Task goal:
Convert the material below into a JSON list of strings, one string per line, omitting any blank lines.

Records for the task:
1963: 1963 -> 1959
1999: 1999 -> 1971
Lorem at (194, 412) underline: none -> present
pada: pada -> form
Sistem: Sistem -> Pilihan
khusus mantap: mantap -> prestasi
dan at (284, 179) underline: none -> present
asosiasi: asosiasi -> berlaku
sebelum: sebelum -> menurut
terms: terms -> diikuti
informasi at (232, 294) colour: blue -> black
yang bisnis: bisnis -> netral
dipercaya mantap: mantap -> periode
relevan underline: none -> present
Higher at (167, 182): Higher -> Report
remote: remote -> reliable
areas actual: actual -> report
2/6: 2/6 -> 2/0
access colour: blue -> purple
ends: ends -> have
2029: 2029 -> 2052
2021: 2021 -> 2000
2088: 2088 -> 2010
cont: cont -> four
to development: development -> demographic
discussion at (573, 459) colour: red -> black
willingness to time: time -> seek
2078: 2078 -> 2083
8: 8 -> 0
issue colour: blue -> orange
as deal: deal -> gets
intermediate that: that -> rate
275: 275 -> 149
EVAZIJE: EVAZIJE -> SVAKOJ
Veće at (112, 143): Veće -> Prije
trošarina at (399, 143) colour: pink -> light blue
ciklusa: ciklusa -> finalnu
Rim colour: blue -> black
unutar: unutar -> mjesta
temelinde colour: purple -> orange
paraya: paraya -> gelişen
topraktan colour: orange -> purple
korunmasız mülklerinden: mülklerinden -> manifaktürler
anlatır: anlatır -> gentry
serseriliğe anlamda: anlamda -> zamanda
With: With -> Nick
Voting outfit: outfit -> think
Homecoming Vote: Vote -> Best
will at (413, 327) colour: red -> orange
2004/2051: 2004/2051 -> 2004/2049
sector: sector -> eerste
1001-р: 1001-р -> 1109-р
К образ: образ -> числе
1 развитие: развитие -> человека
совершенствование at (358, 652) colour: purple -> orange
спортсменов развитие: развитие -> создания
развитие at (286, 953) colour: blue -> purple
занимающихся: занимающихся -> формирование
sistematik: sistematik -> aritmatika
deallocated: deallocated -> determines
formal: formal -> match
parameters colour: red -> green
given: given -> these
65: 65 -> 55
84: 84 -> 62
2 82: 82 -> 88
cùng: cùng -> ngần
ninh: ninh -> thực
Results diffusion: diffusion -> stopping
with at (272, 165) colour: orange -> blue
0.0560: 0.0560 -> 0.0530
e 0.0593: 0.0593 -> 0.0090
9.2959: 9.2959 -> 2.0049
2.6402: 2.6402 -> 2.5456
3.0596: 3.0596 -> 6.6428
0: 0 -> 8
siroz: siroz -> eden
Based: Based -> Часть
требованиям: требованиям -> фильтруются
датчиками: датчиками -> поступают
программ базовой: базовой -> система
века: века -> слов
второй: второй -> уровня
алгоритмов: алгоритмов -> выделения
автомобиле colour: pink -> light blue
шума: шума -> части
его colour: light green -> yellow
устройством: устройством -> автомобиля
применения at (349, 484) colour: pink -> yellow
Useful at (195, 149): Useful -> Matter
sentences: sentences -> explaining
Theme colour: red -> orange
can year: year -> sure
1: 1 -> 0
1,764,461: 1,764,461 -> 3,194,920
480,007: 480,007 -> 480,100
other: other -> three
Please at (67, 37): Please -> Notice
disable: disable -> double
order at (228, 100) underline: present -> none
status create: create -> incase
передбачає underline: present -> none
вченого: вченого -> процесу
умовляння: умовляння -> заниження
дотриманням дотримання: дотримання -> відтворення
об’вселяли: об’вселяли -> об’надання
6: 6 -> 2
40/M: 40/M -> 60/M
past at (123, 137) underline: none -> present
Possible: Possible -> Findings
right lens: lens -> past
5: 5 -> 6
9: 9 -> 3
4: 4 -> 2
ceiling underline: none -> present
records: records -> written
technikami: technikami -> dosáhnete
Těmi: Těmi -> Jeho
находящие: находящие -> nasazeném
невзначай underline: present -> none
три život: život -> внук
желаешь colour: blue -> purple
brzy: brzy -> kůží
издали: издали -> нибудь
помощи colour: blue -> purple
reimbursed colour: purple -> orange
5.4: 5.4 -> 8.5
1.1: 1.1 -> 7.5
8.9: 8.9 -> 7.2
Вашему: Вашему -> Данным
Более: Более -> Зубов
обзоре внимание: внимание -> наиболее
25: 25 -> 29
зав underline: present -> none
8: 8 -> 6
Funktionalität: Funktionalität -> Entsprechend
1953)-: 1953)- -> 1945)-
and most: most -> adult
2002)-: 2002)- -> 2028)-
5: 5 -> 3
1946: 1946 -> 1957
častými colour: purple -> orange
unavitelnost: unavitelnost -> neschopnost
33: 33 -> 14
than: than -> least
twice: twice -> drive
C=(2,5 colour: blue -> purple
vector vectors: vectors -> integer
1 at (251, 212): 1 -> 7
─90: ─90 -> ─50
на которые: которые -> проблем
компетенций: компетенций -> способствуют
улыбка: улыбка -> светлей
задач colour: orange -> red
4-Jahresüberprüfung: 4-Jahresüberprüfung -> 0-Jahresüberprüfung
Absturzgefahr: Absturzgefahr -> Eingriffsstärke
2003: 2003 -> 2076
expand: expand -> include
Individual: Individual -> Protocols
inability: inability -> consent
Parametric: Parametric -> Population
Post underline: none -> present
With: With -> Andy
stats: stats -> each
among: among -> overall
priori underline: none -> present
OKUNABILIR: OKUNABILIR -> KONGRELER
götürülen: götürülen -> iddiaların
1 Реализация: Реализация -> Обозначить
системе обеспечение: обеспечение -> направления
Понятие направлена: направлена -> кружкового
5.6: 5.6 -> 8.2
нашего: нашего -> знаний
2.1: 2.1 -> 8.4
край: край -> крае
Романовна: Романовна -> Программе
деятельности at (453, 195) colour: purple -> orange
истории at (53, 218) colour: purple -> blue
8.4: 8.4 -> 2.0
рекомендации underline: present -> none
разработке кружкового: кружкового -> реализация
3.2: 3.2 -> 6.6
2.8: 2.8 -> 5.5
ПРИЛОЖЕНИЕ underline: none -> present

Right answer:
[
  "1963: 1963 -> 1959",
  "1999: 1999 -> 1971",
  "Lorem at (194, 412) underline: none -> present",
  "pada: pada -> form",
  "Sistem: Sistem -> Pilihan",
  "khusus mantap: mantap -> prestasi",
  "dan at (284, 179) underline: none -> present",
  "asosiasi: asosiasi -> berlaku",
  "sebelum: sebelum -> menurut",
  "terms: terms -> diikuti",
  "informasi at (232, 294) colour: blue -> black",
  "yang bisnis: bisnis -> netral",
  "dipercaya mantap: mantap -> periode",
  "relevan underline: none -> present",
  "Higher at (167, 182): Higher -> Report",
  "remote: remote -> reliable",
  "areas actual: actual -> report",
  "2/6: 2/6 -> 2/0",
  "access colour: blue -> purple",
  "ends: ends -> have",
  "2029: 2029 -> 2052",
  "2021: 2021 -> 2000",
  "2088: 2088 -> 2010",
  "cont: cont -> four",
  "to development: development -> demographic",
  "discussion at (573, 459) colour: red -> black",
  "willingness to time: time -> seek",
  "2078: 2078 -> 2083",
  "8: 8 -> 0",
  "issue colour: blue -> orange",
  "as deal: deal -> gets",
  "intermediate that: that -> rate",
  "275: 275 -> 149",
  "EVAZIJE: EVAZIJE -> SVAKOJ",
  "Veće at (112, 143): Veće -> Prije",
  "trošarina at (399, 143) colour: pink -> light blue",
  "ciklusa: ciklusa -> finalnu",
  "Rim colour: blue -> black",
  "unutar: unutar -> mjesta",
  "temelinde colour: purple -> orange",
  "paraya: paraya -> gelişen",
  "topraktan colour: orange -> purple",
  "korunmasız mülklerinden: mülklerinden -> manifaktürler",
  "anlatır: anlatır -> gentry",
  "serseriliğe anlamda: anlamda -> zamanda",
  "With: With -> Nick",
  "Voting outfit: outfit -> think",
  "Homecoming Vote: Vote -> Best",
  "will at (413, 327) colour: red -> orange",
  "2004/2051: 2004/2051 -> 2004/2049",
  "sector: sector -> eerste",
  "1001-р: 1001-р -> 1109-р",
  "К образ: образ -> числе",
  "1 развитие: развитие -> человека",
  "совершенствование at (358, 652) colour: purple -> orange",
  "спортсменов развитие: развитие -> создания",
  "развитие at (286, 953) colour: blue -> purple",
  "занимающихся: занимающихся -> формирование",
  "sistematik: sistematik -> aritmatika",
  "deallocated: deallocated -> determines",
  "formal: formal -> match",
  "parameters colour: red -> green",
  "given: given -> these",
  "65: 65 -> 55",
  "84: 84 -> 62",
  "2 82: 82 -> 88",
  "cùng: cùng -> ngần",
  "ninh: ninh -> thực",
  "Results diffusion: diffusion -> stopping",
  "with at (272, 165) colour: orange -> blue",
  "0.0560: 0.0560 -> 0.0530",
  "e 0.0593: 0.0593 -> 0.0090",
  "9.2959: 9.2959 -> 2.0049",
  "2.6402: 2.6402 -> 2.5456",
  "3.0596: 3.0596 -> 6.6428",
  "0: 0 -> 8",
  "siroz: siroz -> eden",
  "Based: Based -> Часть",
  "требованиям: требованиям -> фильтруются",
  "датчиками: датчиками -> поступают",
  "программ базовой: базовой -> система",
  "века: века -> слов",
  "второй: второй -> уровня",
  "алгоритмов: алгоритмов -> выделения",
  "автомобиле colour: pink -> light blue",
  "шума: шума -> части",
  "его colour: light green -> yellow",
  "устройством: устройством -> автомобиля",
  "применения at (349, 484) colour: pink -> yellow",
  "Useful at (195, 149): Useful -> Matter",
  "sentences: sentences -> explaining",
  "Theme colour: red -> orange",
  "can year: year -> sure",
  "1: 1 -> 0",
  "1,764,461: 1,764,461 -> 3,194,920",
  "480,007: 480,007 -> 480,100",
  "other: other -> three",
  "Please at (67, 37): Please -> Notice",
  "disable: disable -> double",
  "order at (228, 100) underline: present -> none",
  "status create: create -> incase",
  "передбачає underline: present -> none",
  "вченого: вченого -> процесу",
  "умовляння: умовляння -> заниження",
  "дотриманням дотримання: дотримання -> відтворення",
  "об’вселяли: об’вселяли -> об’надання",
  "6: 6 -> 2",
  "40/M: 40/M -> 60/M",
  "past at (123, 137) underline: none -> present",
  "Possible: Possible -> Findings",
  "right lens: lens -> past",
  "5: 5 -> 6",
  "9: 9 -> 3",
  "4: 4 -> 2",
  "ceiling underline: none -> present",
  "records: records -> written",
  "technikami: technikami -> dosáhnete",
  "Těmi: Těmi -> Jeho",
  "находящие: находящие -> nasazeném",
  "невзначай underline: present -> none",
  "три život: život -> внук",
  "желаешь colour: blue -> purple",
  "brzy: brzy -> kůží",
  "издали: издали -> нибудь",
  "помощи colour: blue -> purple",
  "reimbursed colour: purple -> orange",
  "5.4: 5.4 -> 8.5",
  "1.1: 1.1 -> 7.5",
  "8.9: 8.9 -> 7.2",
  "Вашему: Вашему -> Данным",
  "Более: Более -> Зубов",
  "обзоре внимание: внимание -> наиболее",
  "25: 25 -> 29",
  "зав underline: present -> none",
  "8: 8 -> 6",
  "Funktionalität: Funktionalität -> Entsprechend",
  "1953)-: 1953)- -> 1945)-",
  "and most: most -> adult",
  "2002)-: 2002)- -> 2028)-",
  "5: 5 -> 3",
  "1946: 1946 -> 1957",
  "častými colour: purple -> orange",
  "unavitelnost: unavitelnost -> neschopnost",
  "33: 33 -> 14",
  "than: than -> least",
  "twice: twice -> drive",
  "C=(2,5 colour: blue -> purple",
  "vector vectors: vectors -> integer",
  "1 at (251, 212): 1 -> 7",
  "─90: ─90 -> ─50",
  "на которые: которые -> проблем",
  "компетенций: компетенций -> способствуют",
  "улыбка: улыбка -> светлей",
  "задач colour: orange -> red",
  "4-Jahresüberprüfung: 4-Jahresüberprüfung -> 0-Jahresüberprüfung",
  "Absturzgefahr: Absturzgefahr -> Eingriffsstärke",
  "2003: 2003 -> 2076",
  "expand: expand -> include",
  "Individual: Individual -> Protocols",
  "inability: inability -> consent",
  "Parametric: Parametric -> Population",
  "Post underline: none -> present",
  "With: With -> Andy",
  "stats: stats -> each",
  "among: among -> overall",
  "priori underline: none -> present",
  "OKUNABILIR: OKUNABILIR -> KONGRELER",
  "götürülen: götürülen -> iddiaların",
  "1 Реализация: Реализация -> Обозначить",
  "системе обеспечение: обеспечение -> направления",
  "Понятие направлена: направлена -> кружкового",
  "5.6: 5.6 -> 8.2",
  "нашего: нашего -> знаний",
  "2.1: 2.1 -> 8.4",
  "край: край -> крае",
  "Романовна: Романовна -> Программе",
  "деятельности at (453, 195) colour: purple -> orange",
  "истории at (53, 218) colour: purple -> blue",
  "8.4: 8.4 -> 2.0",
  "рекомендации underline: present -> none",
  "разработке кружкового: кружкового -> реализация",
  "3.2: 3.2 -> 6.6",
  "2.8: 2.8 -> 5.5",
  "ПРИЛОЖЕНИЕ underline: none -> present"
]